Robins Regional offers economic outlook for county

WARNER ROBINS, Ga. — Robins Regional Chamber brought back one of their former events from a hiatus this week: The Houston County Economic Outlook. With business owners, local leaders and government representatives in attendance, economists offered their take on the current economy from a national and local level — the good and the bad.

Michael Chriszt is the vice president and regional engagement officer for the Federal Reserve Bank of Atlanta’s Corporate Engagement Office. He offered some brief insight on the economy from a federal level.

Chriszt offered several key notes:

-Private spending, which accounts for 70% of the overall economy, has held up through the first quarter of 2023, but is beginning to slow down. Retail sales and food service have dropped “for the first time in a long time,” below 2%. Chriszt said this may be due to money saved prior to or during the pandemic running low or increased interest rates from the federal reserve. Consumer confidence in the US economy is showing signs of slowing as well.

-Consumer purchased rose back to normal quickly after pandemic shutdowns, but have begun to slow.

-The Federal Reserve has two jobs: limiting inflation and maximizing employment. Inflation remains high, according to Chriszt, as a result of demand outstripping supply during and after the pandemic. Supply is beginning to make a positive turn, and interest rates are limiting demand so that inflation can make a downward turn. Chriszt reported that inflation remains above 5% — the Federal Reserves goal is 2%.

-Wage growth has flattened, but remains high — this, according to Chriszt, is not true wage growth, but wage growth as a result of inflation. If this continues, it could cause a “wage-price spiral,” a scenario that cause wages and prices to rapidly increase to accommodate for one another.

-Unemployment “is the lowest it’s been in decades, about 3.4, 3.5%” The amount of jobs being added to the economy by jobs is, however, beginning to slow, but still robust. Meanwhile, job vacancies are high as a result of early retirements, employees returning to school, family responsibilities and the “shadow labor force,” — individuals who don’t work for a company, but make money their own way. Prime-age employment has returned to the same level it was at prior to the pandemic.

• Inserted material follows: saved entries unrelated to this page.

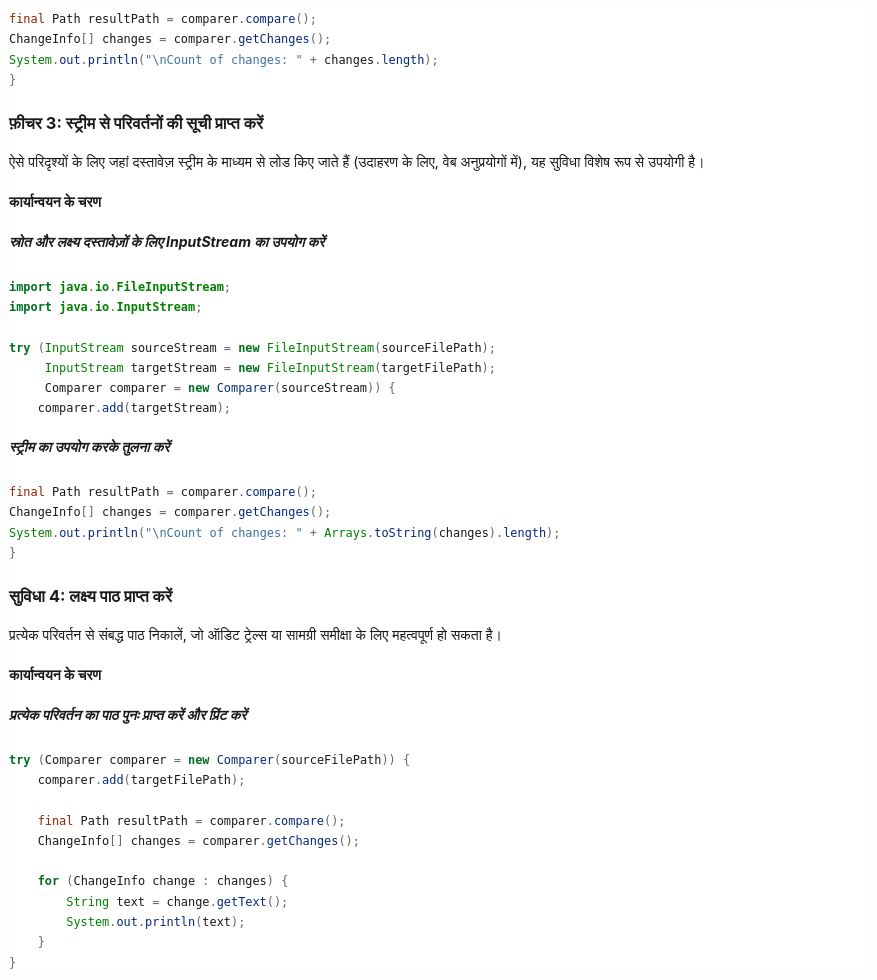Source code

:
 ```java
final Path resultPath = comparer.compare();
ChangeInfo[] changes = comparer.getChanges();
System.out.println("\nCount of changes: " + changes.length);
}
```

### फ़ीचर 3: स्ट्रीम से परिवर्तनों की सूची प्राप्त करें

ऐसे परिदृश्यों के लिए जहां दस्तावेज़ स्ट्रीम के माध्यम से लोड किए जाते हैं (उदाहरण के लिए, वेब अनुप्रयोगों में), यह सुविधा विशेष रूप से उपयोगी है।

#### कार्यान्वयन के चरण

##### स्रोत और लक्ष्य दस्तावेज़ों के लिए InputStream का उपयोग करें

```java
import java.io.FileInputStream;
import java.io.InputStream;

try (InputStream sourceStream = new FileInputStream(sourceFilePath);
     InputStream targetStream = new FileInputStream(targetFilePath);
     Comparer comparer = new Comparer(sourceStream)) {
    comparer.add(targetStream);
```

##### स्ट्रीम का उपयोग करके तुलना करें

```java
final Path resultPath = comparer.compare();
ChangeInfo[] changes = comparer.getChanges();
System.out.println("\nCount of changes: " + Arrays.toString(changes).length);
}
```

### सुविधा 4: लक्ष्य पाठ प्राप्त करें

प्रत्येक परिवर्तन से संबद्ध पाठ निकालें, जो ऑडिट ट्रेल्स या सामग्री समीक्षा के लिए महत्वपूर्ण हो सकता है।

#### कार्यान्वयन के चरण

##### प्रत्येक परिवर्तन का पाठ पुनः प्राप्त करें और प्रिंट करें

```java
try (Comparer comparer = new Comparer(sourceFilePath)) {
    comparer.add(targetFilePath);
    
    final Path resultPath = comparer.compare();
    ChangeInfo[] changes = comparer.getChanges();

    for (ChangeInfo change : changes) {
        String text = change.getText();
        System.out.println(text);
    }
}
```
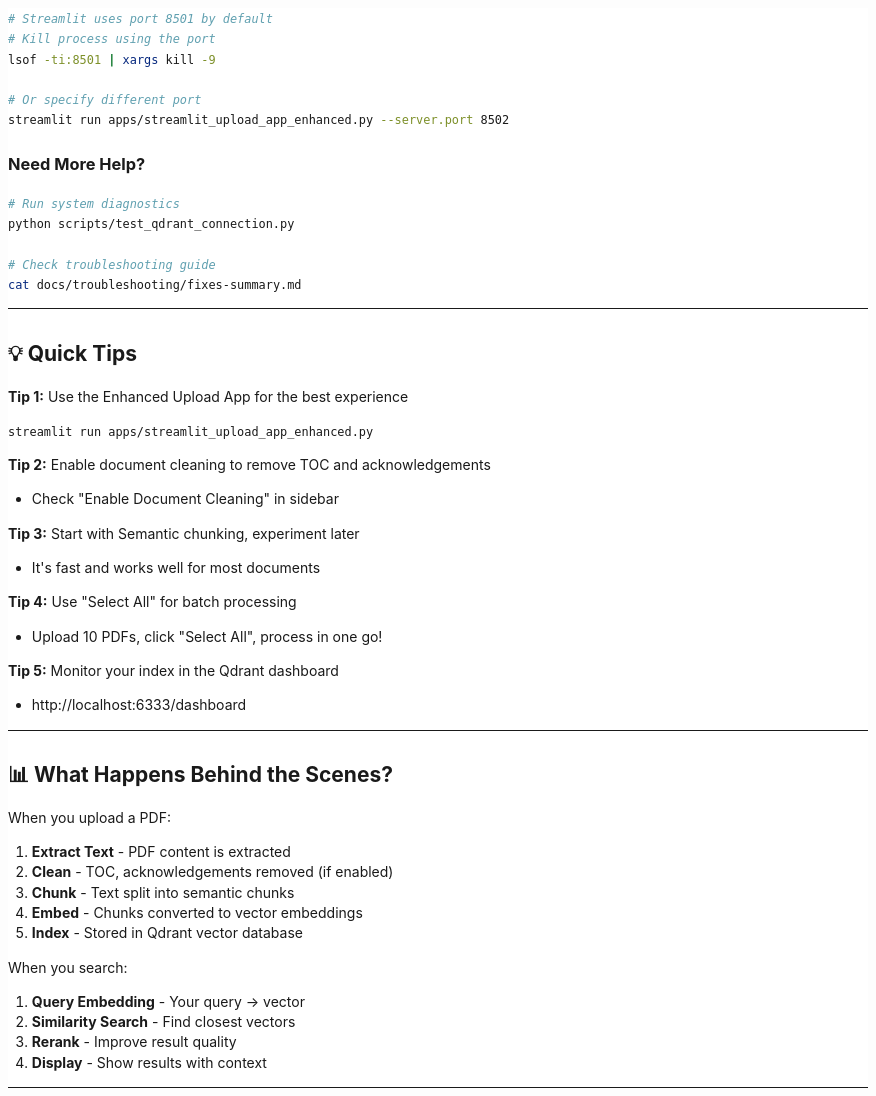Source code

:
 ```bash
# Streamlit uses port 8501 by default
# Kill process using the port
lsof -ti:8501 | xargs kill -9

# Or specify different port
streamlit run apps/streamlit_upload_app_enhanced.py --server.port 8502
```

### Need More Help?

```bash
# Run system diagnostics
python scripts/test_qdrant_connection.py

# Check troubleshooting guide
cat docs/troubleshooting/fixes-summary.md
```

---

## 💡 Quick Tips

**Tip 1:** Use the Enhanced Upload App for the best experience
```bash
streamlit run apps/streamlit_upload_app_enhanced.py
```

**Tip 2:** Enable document cleaning to remove TOC and acknowledgements
- Check "Enable Document Cleaning" in sidebar

**Tip 3:** Start with Semantic chunking, experiment later
- It's fast and works well for most documents

**Tip 4:** Use "Select All" for batch processing
- Upload 10 PDFs, click "Select All", process in one go!

**Tip 5:** Monitor your index in the Qdrant dashboard
- http://localhost:6333/dashboard

---

## 📊 What Happens Behind the Scenes?

When you upload a PDF:

1. **Extract Text** - PDF content is extracted
2. **Clean** - TOC, acknowledgements removed (if enabled)
3. **Chunk** - Text split into semantic chunks
4. **Embed** - Chunks converted to vector embeddings
5. **Index** - Stored in Qdrant vector database

When you search:

1. **Query Embedding** - Your query → vector
2. **Similarity Search** - Find closest vectors
3. **Rerank** - Improve result quality
4. **Display** - Show results with context

---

-By the fourth quarter of 2023, the Federal Reserve is projecting that the unemployment rate is expected to rise to 4.5%, with inflation lowering to 3.3%. These numbers were developed in March of this year, with new projections coming out in June. Risks to these results come in the form of the debt ceiling decision from Congress and recent events causing banks to tighten credit standards.

“Overall economic activity is slowing, inflation expectations are moderating but it’s going to take some time to get back to our 2% target, employment growth also appears to be moderating but demand for workers still outstrips supply,” Chriszt said. “The Federal Reserve is on pause — we’re going to wait and see what the impact of this year-long series of interest rates are, and were going to assess what the impact of potentially tighter credit conditions are on the economy before moving forward.”

Greg George is an associate professor of economic analysis at Middle Georgia State University. He provided his professional understanding of the local economy using a technical and judgmental form of economic forecasting, using economic trends to form his predictions.

According to George, the good news and bad news for Houston County’s economic outlook are the same: unemployment is very low, wages are up, inflation is ongoing and interest rates are currently high.

-Unemployment is low, 3.1% in Houston County, making it easy to get a job. Wages are by 6% annualized. Employers, on the other hand, are having a hard time finding workers because citizens seeking jobs have an easier time finding them. Higher wages pressure growing inflation. This unemployment rate remains steady in Houston County, and the number of people returning to the job market continues to grow.

-Interest rates are higher than they’ve been recently, but not so high they’re crushing. They’ve risen, however, extremely quickly — from 0 to 5% in just a year. They may continue to rise if inflation continues.

-Houston County’s housing market has stabilized since the rapid market during the pandemic, but still very hot. This pressurizes housing prices, and adds additional pressure to inflation.

-The percentage of consumers with bad credit in Houston County remains low, and has dropped to about a third of what it was at the start of 2020.

-The number of new businesses here locally continues to grow.

“Where are we headed? The fact that Warner Robins and Houston County has such a low unemployment rate, that’s gong to keep the labor markets tight in the short run, and the lending market, like I said, we’re going to see an increase in interest rates,” George said. “Wage inflation does become a big problem with inflation because as wages go up, that transfer through into prices.”

“The good news, eventually the labor market will correct, and the good thing about wages going up is that brings people out of retirement, it brings people who are out of the labor force back into the labor force.”

George reported that inflation is now moving in the right direction, and that despite the bad news, college graduates are moving into a strong market for their needs.